Women are still not supposed to be as sexual as men. Women are supposed to be above it all. When we read, we shouldn't give in to our baser desires, but read something more enlightening--something worthy of our sex. Sigh. Isn't this the same bullshit society has been pushing for decades, if not centuries? Women should read contemplations concerning Christ or needlepoint. Yawn.

It seems that today it is other women sending the message that women should avoid these topics, rather than men.  In our desire to get away from fantasies of the past, we tell other women that they must avoid such dribble.  How can women want a man who is controlling and possessive?  That isn't the modern woman's fantasy!  Well, according to sales, yes it is.

Bared to you takes a modern woman who is smart and beautiful and screwed up and places her with her soul mate, an equally screwed up dominate male. Hold up reader! These two have more in common than looks and money. Both Eva and Gideon have been sexually abused in their pasts. And this is what makes Day's book both compelling and emotional. These two survivors are learning to make their way in a relationship while also being in the limelight. It's an interesting concept that works.

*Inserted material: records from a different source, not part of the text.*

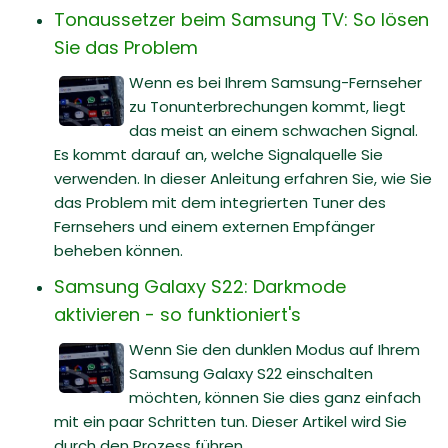
Tonaussetzer beim Samsung TV: So lösen
Sie das Problem
Wenn es bei Ihrem Samsung-Fernseher
zu Tonunterbrechungen kommt, liegt
das meist an einem schwachen Signal.
Es kommt darauf an, welche Signalquelle Sie
verwenden. In dieser Anleitung erfahren Sie, wie Sie
das Problem mit dem integrierten Tuner des
Fernsehers und einem externen Empfänger
beheben können.
Samsung Galaxy S22: Darkmode
aktivieren - so funktioniert's
Wenn Sie den dunklen Modus auf Ihrem
Samsung Galaxy S22 einschalten
möchten, können Sie dies ganz einfach
mit ein paar Schritten tun. Dieser Artikel wird Sie
durch den Prozess führen.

What we have is a book that is pro-human and possibly, for some, worthy of our sex.

For those female readers who are hung up on what we as women should be, I ask you to question those values. At the end of the day, we are still sexual human beings, who might crave a little fantasy. And that does not make us less intelligent. Women can be both smart and sexy, not sexy, but also smart--as though being smart is something rare when discussing a woman who is beautiful. Gak.

If you can unshackled yourself from both modern and antiquated conventions, you might enjoy this book quite a lot. To read is human, and when we read, our human craves a variety of subjects. Giving it the occasional romance should not be held against us; it should be just one more subject that titillates and excites our largest sex organ, the brain.